Mes sanglots s'arrêtèrent si brutalement que j'en eus quelques hoquets. Je relevais la tête vers lui pour me rendre compte qu'au fond, s'il s'était bien adressé à moi, le feu avait toute son attention s'il me tenait contre lui d'un seul bras, l'autre triturait les braises du bout d'un bâton, qu'il posa, avant d'en saisir un plus gros pour le jeter adroitement dans le feu. Un long soupir satisfait sortit de sa poitrine et, les yeux tournés vers les étoiles, il reprit son monologue.
"Tant que tu seras dans cette dimension, dans ce corps causal, dépourvu d'organes reproducteurs, rien de ce que tu crains ne t'arrivera ici. Tu ne dois t'occuper que d'une chose : "Guérir". Viendra ensuite le temps de vivre, repenser le monde, imaginer des lois, planifier une vie et s'incarner de nouveau pour mener la dimension physique à l'âge d'or qui la rapprochera des Hautes-Sphères. Mais en attendant ce moment-là, il te faut reprendre le contrôle de ta vie et retrouver les tiens, cela ne pourra se faire qu'à une condition."
"Laquelle ?" demandais-je en tremblant.
En baissant la tête vers moi, il m'effleura le visage de sa main. Ses yeux dorés me scrutaient avec un tel sérieux que je retins mon souffle. Je m'attendais au pire, à une condition tellement loin de ma réalité qu'elle serait tout bonnement impossible à exécuter.
"Il faut que la paix t'habite à nouveau, Aristomaque."
La paix ? Rien que ça ? Je secouais la tête.
"Je n'y arriverais pas !"
Il reprit son bercement, me tenant contre lui.
"Je t'aiderai, mon ami, c'est cela, la mission que Raphael m'a confiée. Tu es issu d'une maison si précieuse aux yeux des Hautes-Sphères que tu ne seras pas seul. Je t'aiderai... Tu n'es pas abandonné à ton sort !"
Même ces mots me paraissaient irréels. Je ne comprenais pas ce qu'il essayait de me dire. Ma tête était lourde du bruit des vagues.
"C'est l'iode qui te fatigue, mon frère," me dit François, sans doute après m'avoir sondé, à croire qu'il ne savait pas vraiment se reposer pendant ses crédits-temps. "Allonge-toi là, sur cette couverture, repose-toi un peu, je vais cuire quelques laitues de mer."
Je m'écroulai sur cette étoffe douce, plus que je ne m'y allongeai. François gardait les yeux sur moi. Ils étaient presque jaunes, ce qui contrastait avec son teint halé.

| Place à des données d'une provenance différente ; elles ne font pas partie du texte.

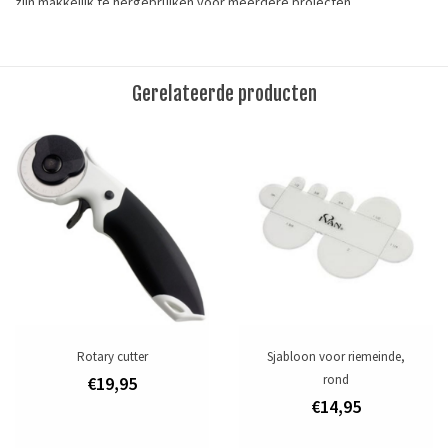
zijn makkelijk te hergebruiken voor meerdere projecten.
Lengte: 25cm (9-27/32") x 19cm (7-1/2")
Materiaal: plastic
Gerelateerde producten
This product is perfect suitable for carving various prints in
vegetable tanned leather. These durable plastic templates are easy
to reuse for multiple projects.
Tags
leergereedschap
/
sjabloon
Merk
Ivan Leathercraft
Toevoegen om te vergelijken
/
Afdrukken
Rotary cutter
Sjabloon voor riemeinde,
rond
€19,95
€14,95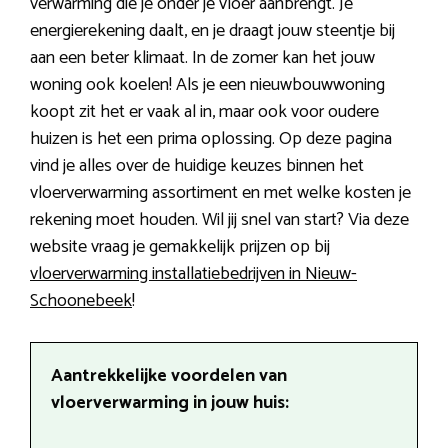
verwarming die je onder je vloer aanbrengt. Je
energierekening daalt, en je draagt jouw steentje bij
aan een beter klimaat. In de zomer kan het jouw
woning ook koelen! Als je een nieuwbouwwoning
koopt zit het er vaak al in, maar ook voor oudere
huizen is het een prima oplossing. Op deze pagina
vind je alles over de huidige keuzes binnen het
vloerverwarming assortiment en met welke kosten je
rekening moet houden. Wil jij snel van start? Via deze
website vraag je gemakkelijk prijzen op bij
vloerverwarming installatiebedrijven in Nieuw-
Schoonebeek
!
Aantrekkelijke voordelen van
vloerverwarming in jouw huis: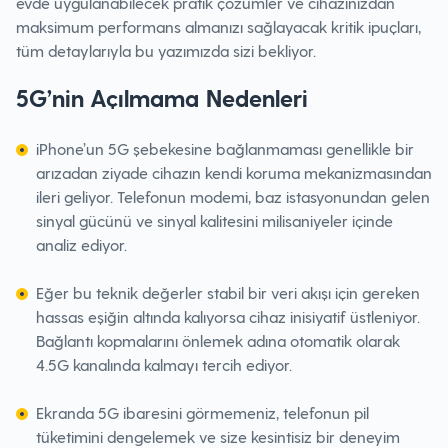
evde uygulanabilecek pratik çözümler ve cihazınızdan
maksimum performans almanızı sağlayacak kritik ipuçları,
tüm detaylarıyla bu yazımızda sizi bekliyor.
5G’nin Açılmama Nedenleri
iPhone’un 5G şebekesine bağlanmaması genellikle bir
arızadan ziyade cihazın kendi koruma mekanizmasından
ileri geliyor. Telefonun modemi, baz istasyonundan gelen
sinyal gücünü ve sinyal kalitesini milisaniyeler içinde
analiz ediyor.
Eğer bu teknik değerler stabil bir veri akışı için gereken
hassas eşiğin altında kalıyorsa cihaz inisiyatif üstleniyor.
Bağlantı kopmalarını önlemek adına otomatik olarak
4.5G kanalında kalmayı tercih ediyor.
Ekranda 5G ibaresini görmemeniz, telefonun pil
tüketimini dengelemek ve size kesintisiz bir deneyim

"Je vais ramasser des algues, reste là : tu es au calme, la marée ne monte pas jusqu'ici."
La dernière chose dont je gardais conscience fut la couverture supplémentaire qu'il déploya sur moi et sa main chaude sur mon crâne. Je crois bien, avec le recul, que son don de ligere-mentis lui permettait ce genre d'exploit : endormir la douleur d'un patient, en le rendant inconscient. Si c'est le cas, que les Hautes-Sphères le bénissent : en sa présence, je pouvais goûter quelque repos.